As Israeli strikes devastate Lebanon, calls to safeguard the country's only airport -- a lifeline for aid and travel located precariously close to Hezbollah's southern Beirut stronghold -- have gained urgency.

Since Israel intensified its air campaign against Hezbollah last month, Beirut's airport has received a flurry of aid shipments from various countries, most recently France and Qatar.

It has also served as a major evacuation hub for foreign nationals and Lebanese citizens fleeing Israel's deadly campaign, despite most airlines suspending services over security concerns as strikes land nearby.

The airport was previously targeted in 2006, during Israel's last war with Hezbollah, prompting concern over a repeat as Israel threatened to unleash destruction on Lebanon similar to Gaza, where it has been fighting a devastating year-long war.

UN and Arab officials have called for the protection of the facility, warning that an attack would disrupt the critical flow of international assistance.

The airport is essentially "the only passage for humanitarian aid", said Qatar's Minister of State for International Cooperation Lolwah Al-Khater who flew in on Tuesday as black plumes billowed into the skyline.

It should be safeguarded as "an absolute necessity", she said, a day after Israel's closest ally the United States warned Israel not to bomb the facility or roads leading to it.

-'Relies on imports'-

On Tuesday, vehicles revved beneath the racket of idling military aircraft engines on the ramp at the Beirut airport as crews unloaded two aid planes.

The humanitarian supplies, bearing the French flag or stamped with "Qatar Aid", contained medicine, medical equipment and tents.

The airport should be protected and treated as "a humanitarian corridor", Al-Khater told reporters during a Beirut news conference as she announced a humanitarian "air bridge" for Lebanon from Qatar.

Lebanon's transport minister Ali Hamieh told AFP Beirut has received "assurances" that Israel will not target the airport, but added "there is a big difference between assurances and guarantees".

He spoke days after the Israeli army said it struck Hezbollah targets near the Masnaa border crossing, damaging the main road between Lebanon and Syria and preventing vehicles from getting through.

"It's important that the airport remains open.

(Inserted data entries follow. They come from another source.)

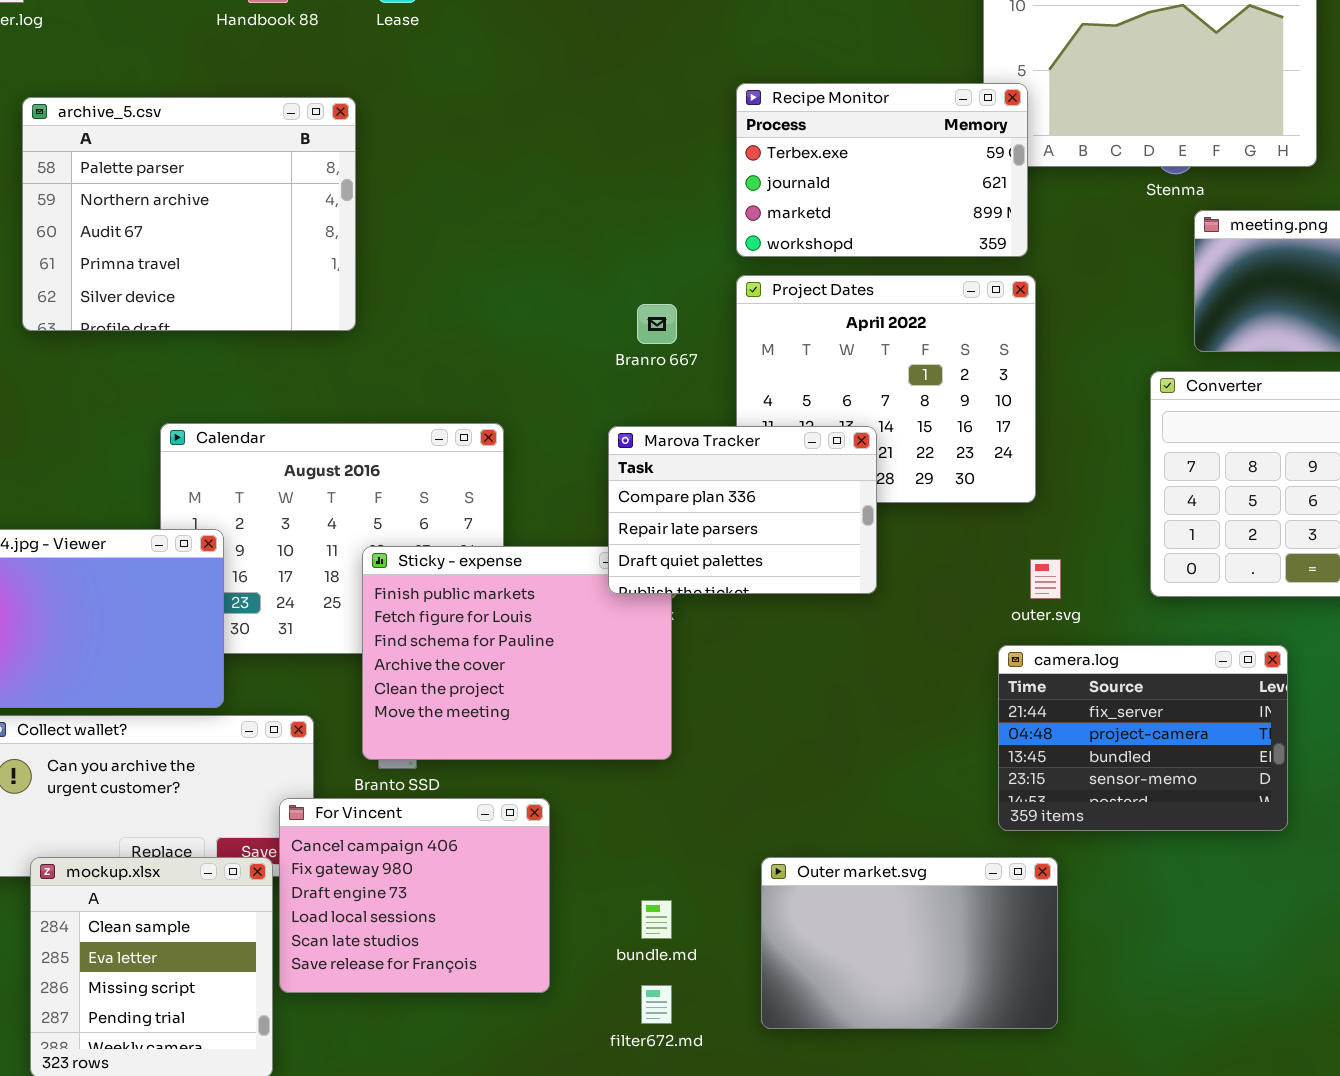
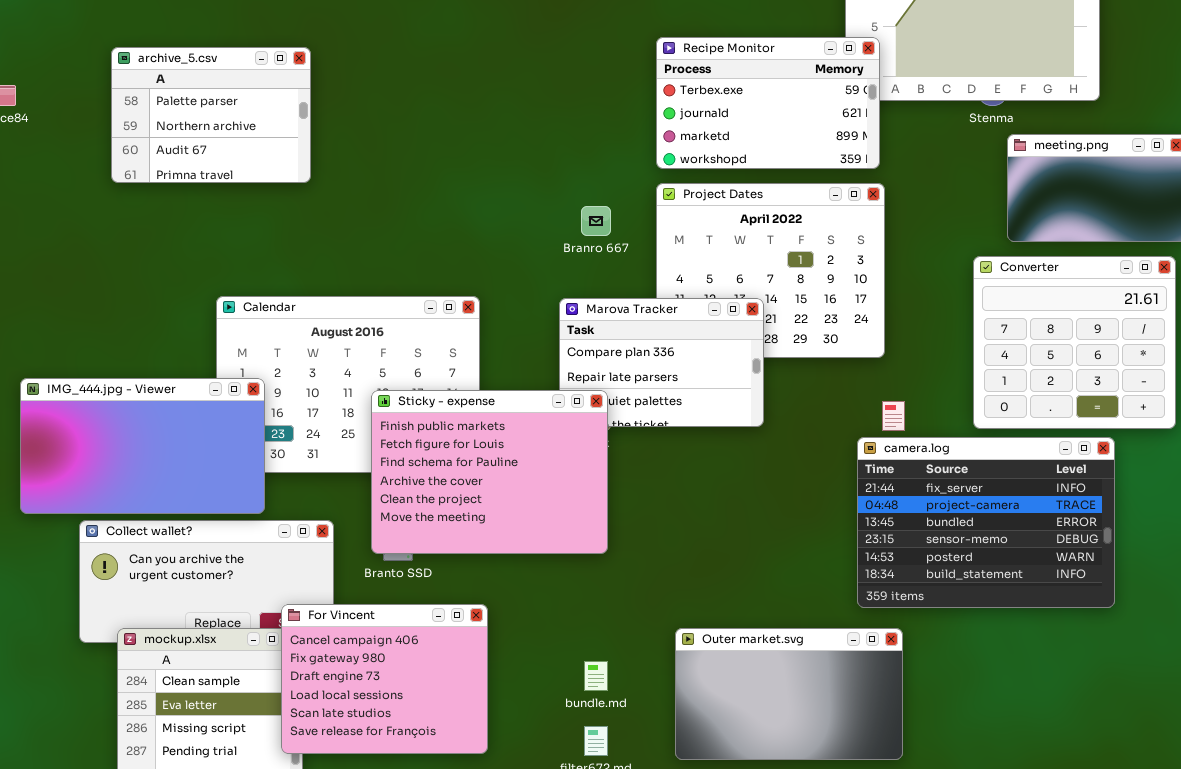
archive_5.csv: [22,97,356,331] -> [111,47,311,183], resized
Sticky - expense: [362,546,672,760] -> [371,390,608,554], raised
camera.log: [998,645,1288,831] -> [857,437,1115,608], resized
For Vincent: [279,798,550,993] -> [281,604,488,754], moved

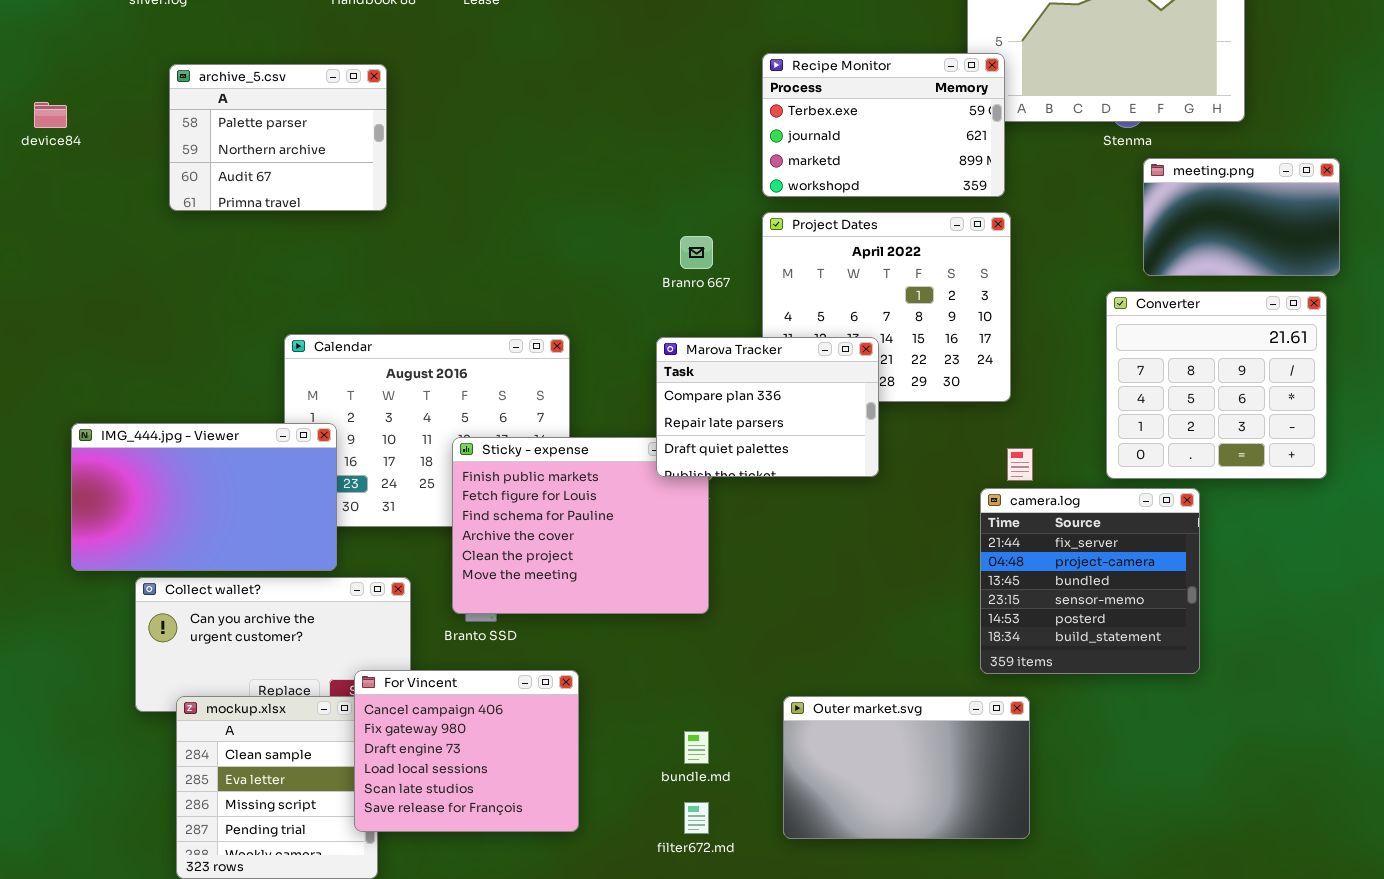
Marova Tracker: [559,298,764,427] -> [656,337,879,477], raised
camera.log: [857,437,1115,608] -> [980,488,1200,674], resized

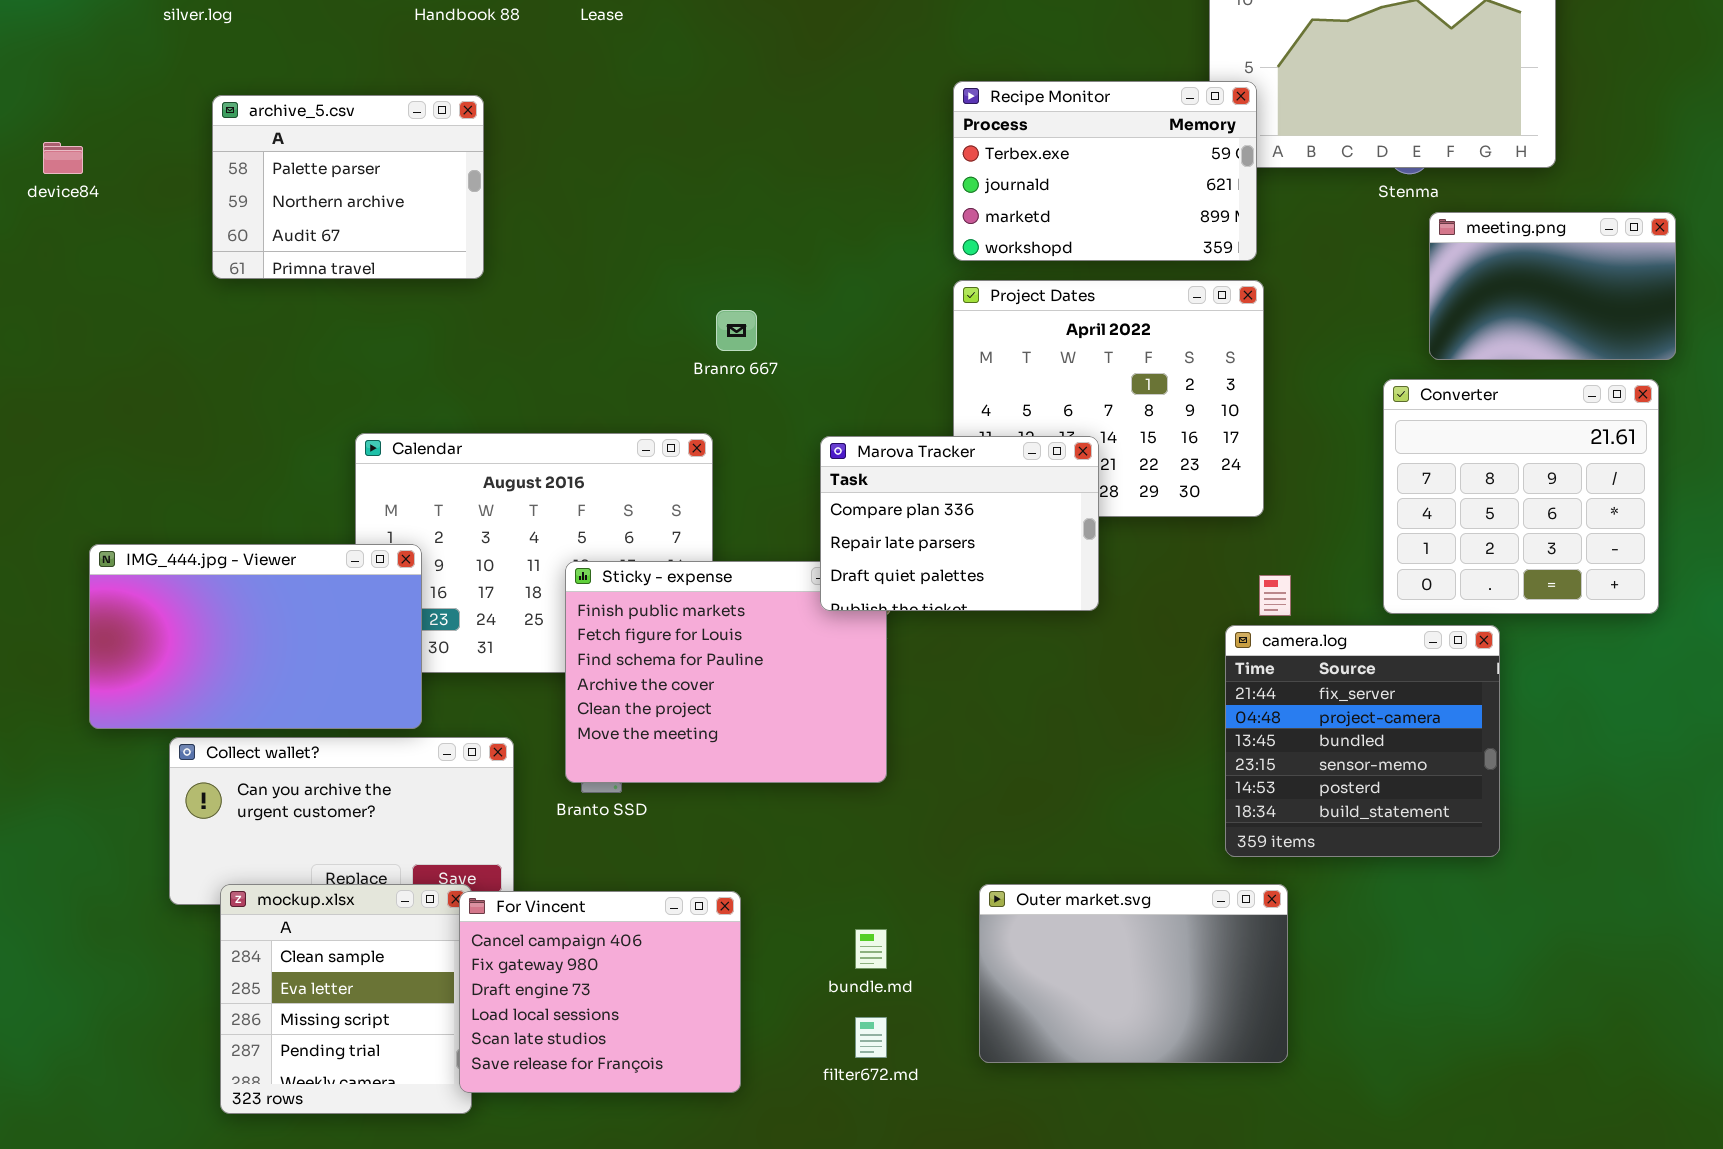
Branro 667: [680,236,713,269] -> [716,310,757,351], moved
For Vincent: [354,670,579,832] -> [459,891,741,1093], moved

It's absolutely critical the ports remain open. And it's also critical that the overland corridors into Lebanon remain open," said Lebanon director of the World Food Program (WFP) Matthew Hollingworth.

"This is a country that relies on imports to cover most, if not all, of its needs, in terms of fuel, in terms of food," he told a briefing.

Jeremy Laurence, spokesman for the UN Commissioner for Human Rights in Geneva, stressed the "paramount importance of international humanitarian law", saying "all parties must respect not only civilians but civilian objects".

More than 1,150 people have been killed since Israel ramped up air strikes on Lebanon on September 23, according to official figures.

The fighting has forced more than one million people to flee their homes, with many heading to Beirut, which is now overwhelmed.